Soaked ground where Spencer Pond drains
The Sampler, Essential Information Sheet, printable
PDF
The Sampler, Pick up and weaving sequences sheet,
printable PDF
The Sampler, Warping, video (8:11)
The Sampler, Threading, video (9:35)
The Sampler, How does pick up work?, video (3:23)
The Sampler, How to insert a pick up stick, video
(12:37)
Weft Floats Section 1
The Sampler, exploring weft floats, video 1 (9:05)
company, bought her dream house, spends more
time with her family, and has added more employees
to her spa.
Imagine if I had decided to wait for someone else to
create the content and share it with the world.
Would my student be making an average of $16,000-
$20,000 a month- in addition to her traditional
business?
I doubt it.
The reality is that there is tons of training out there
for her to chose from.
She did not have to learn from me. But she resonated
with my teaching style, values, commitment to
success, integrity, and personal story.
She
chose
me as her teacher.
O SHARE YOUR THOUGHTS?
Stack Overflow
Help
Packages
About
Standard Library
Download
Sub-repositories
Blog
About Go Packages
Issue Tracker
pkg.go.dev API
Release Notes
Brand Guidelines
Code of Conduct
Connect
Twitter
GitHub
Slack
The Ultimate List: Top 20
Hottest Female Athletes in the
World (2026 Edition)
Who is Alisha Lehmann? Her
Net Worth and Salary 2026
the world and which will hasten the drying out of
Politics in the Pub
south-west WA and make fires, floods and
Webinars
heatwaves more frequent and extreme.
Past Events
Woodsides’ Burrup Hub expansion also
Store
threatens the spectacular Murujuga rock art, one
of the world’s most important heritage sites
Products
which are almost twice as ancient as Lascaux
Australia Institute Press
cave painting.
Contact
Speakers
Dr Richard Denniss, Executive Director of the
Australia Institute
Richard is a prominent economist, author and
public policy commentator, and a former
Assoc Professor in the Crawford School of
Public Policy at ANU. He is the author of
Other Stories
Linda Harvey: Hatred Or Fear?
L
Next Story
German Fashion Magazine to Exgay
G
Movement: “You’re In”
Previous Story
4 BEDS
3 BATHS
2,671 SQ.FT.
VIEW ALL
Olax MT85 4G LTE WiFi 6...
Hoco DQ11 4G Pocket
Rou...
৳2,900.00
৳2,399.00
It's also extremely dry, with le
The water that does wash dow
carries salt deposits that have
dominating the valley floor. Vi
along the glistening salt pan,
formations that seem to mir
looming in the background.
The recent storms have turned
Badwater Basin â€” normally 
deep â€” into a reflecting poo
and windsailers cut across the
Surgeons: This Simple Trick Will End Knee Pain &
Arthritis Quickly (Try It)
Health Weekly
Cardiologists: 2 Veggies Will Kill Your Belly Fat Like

■ ■ ■ ■ ■ ■ ■

→ Exercise goal
Set down every line of the records above without changing a character, keeping the same order and line breaks.

→ Expected answer
Soaked ground where Spencer Pond drains
The Sampler, Essential Information Sheet, printable
PDF
The Sampler, Pick up and weaving sequences sheet,
printable PDF
The Sampler, Warping, video (8:11)
The Sampler, Threading, video (9:35)
The Sampler, How does pick up work?, video (3:23)
The Sampler, How to insert a pick up stick, video
(12:37)
Weft Floats Section 1
The Sampler, exploring weft floats, video 1 (9:05)
company, bought her dream house, spends more
time with her family, and has added more employees
to her spa.
Imagine if I had decided to wait for someone else to
create the content and share it with the world.
Would my student be making an average of $16,000-
$20,000 a month- in addition to her traditional
business?
I doubt it.
The reality is that there is tons of training out there
for her to chose from.
She did not have to learn from me. But she resonated
with my teaching style, values, commitment to
success, integrity, and personal story.
She
chose
me as her teacher.
O SHARE YOUR THOUGHTS?
Stack Overflow
Help
Packages
About
Standard Library
Download
Sub-repositories
Blog
About Go Packages
Issue Tracker
pkg.go.dev API
Release Notes
Brand Guidelines
Code of Conduct
Connect
Twitter
GitHub
Slack
The Ultimate List: Top 20
Hottest Female Athletes in the
World (2026 Edition)
Who is Alisha Lehmann? Her
Net Worth and Salary 2026
the world and which will hasten the drying out of
Politics in the Pub
south-west WA and make fires, floods and
Webinars
heatwaves more frequent and extreme.
Past Events
Woodsides’ Burrup Hub expansion also
Store
threatens the spectacular Murujuga rock art, one
of the world’s most important heritage sites
Products
which are almost twice as ancient as Lascaux
Australia Institute Press
cave painting.
Contact
Speakers
Dr Richard Denniss, Executive Director of the
Australia Institute
Richard is a prominent economist, author and
public policy commentator, and a former
Assoc Professor in the Crawford School of
Public Policy at ANU. He is the author of
Other Stories
Linda Harvey: Hatred Or Fear?
L
Next Story
German Fashion Magazine to Exgay
G
Movement: “You’re In”
Previous Story
4 BEDS
3 BATHS
2,671 SQ.FT.
VIEW ALL
Olax MT85 4G LTE WiFi 6...
Hoco DQ11 4G Pocket
Rou...
৳2,900.00
৳2,399.00
It's also extremely dry, with le
The water that does wash dow
carries salt deposits that have
dominating the valley floor. Vi
along the glistening salt pan,
formations that seem to mir
looming in the background.
The recent storms have turned
Badwater Basin â€” normally 
deep â€” into a reflecting poo
and windsailers cut across the
Surgeons: This Simple Trick Will End Knee Pain &
Arthritis Quickly (Try It)
Health Weekly
Cardiologists: 2 Veggies Will Kill Your Belly Fat Like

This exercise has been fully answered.